| Last updated
Russian military officials have successfully tested a missile that can carry multiple nuclear warheads across thousands of miles to its intended target. It's the second test in 10 days by the world's largest nation, intended to reaffirm the reliability of the missile which was first rolled out seven years ago.
A statement from the defense ministry said: 'At the experimental space site Plesetsk, a combat crew of the Yoshkar-Ola missile unit carried out a test launch of the solid propellant mobile-based intercontinental missile (ICBM) RS-24 Yars with a multiple re-entry vehicle.

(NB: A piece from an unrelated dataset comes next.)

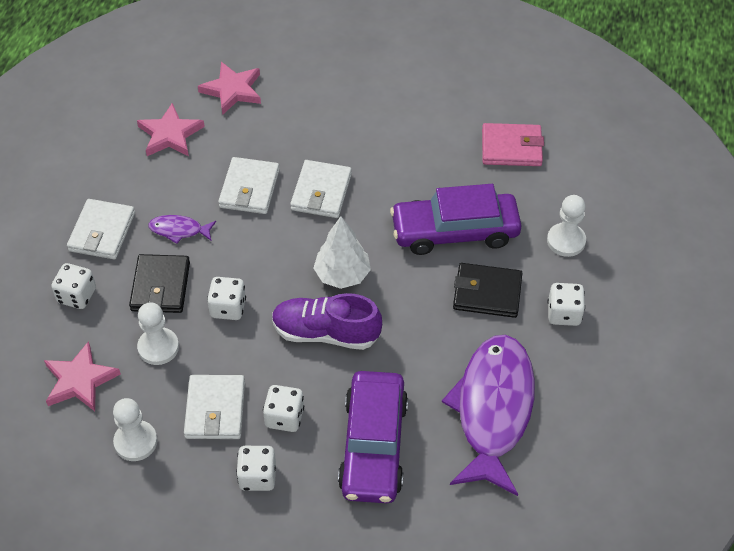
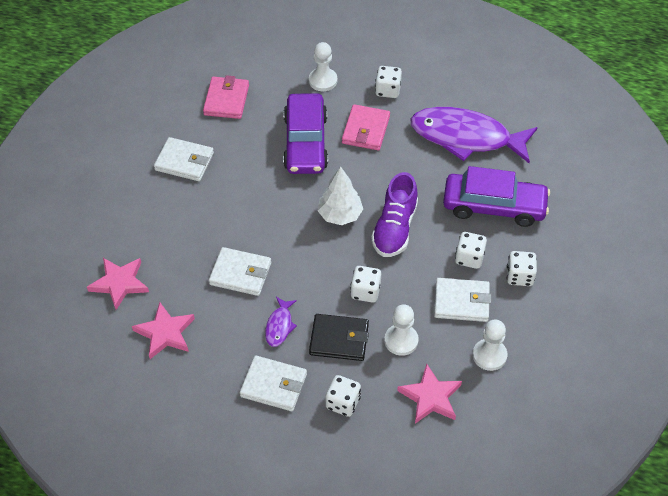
camera: 85 degrees left, 0 degrees up
white wallet [290,160,352,218] -> white wallet moved to [154,137,214,181]
black wallet [453,263,522,318] -> pink wallet [342,104,390,150]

"The warheads reached the designated area at the Kura proving ground in the Kamchatka Peninsula. All tasks have been coped with in full."
After launching from an area in Russia's north, it struck its target 3,600 miles away in the far east of the county. However, Military Today claims that the missile can reach locations as far away as 7,500 miles.
According to the Daily Mail, the missile can be launched from a ground site or mobile vehicle. More concerningly, they can avoid defence systems by launching decoy rockets to attract enemy fire.
The test closes out the Zapad 2017 war games, a show of strength described as the country's largest since the Cold War. It's a joint mission with Belarus, which involves nearly 13,000 Russian troops, 70 planes and helicopters 280 tanks, 200 artillery weapons and 10 war ships, according to Vox.
But officials outside Russia believe there could be as many as 100,000 soldiers taking part. This would break the law requiring a formal invitation to be sent to foreign dignitaries for any military exercise involving more than 13,000 troops.
Lithuania's Defense Minister Raimundas Karoblis has told Reuters: "We can't be totally calm. There is a large foreign army massed next to Lithuanian territory."
Vox also notes that the last Zapad war games were held in 2013, just prior to Russia invading Ukraine and annexing Crimea. It's also a chance to show the world how much military strength a country has - much like America's and North Korea's recent missile tests.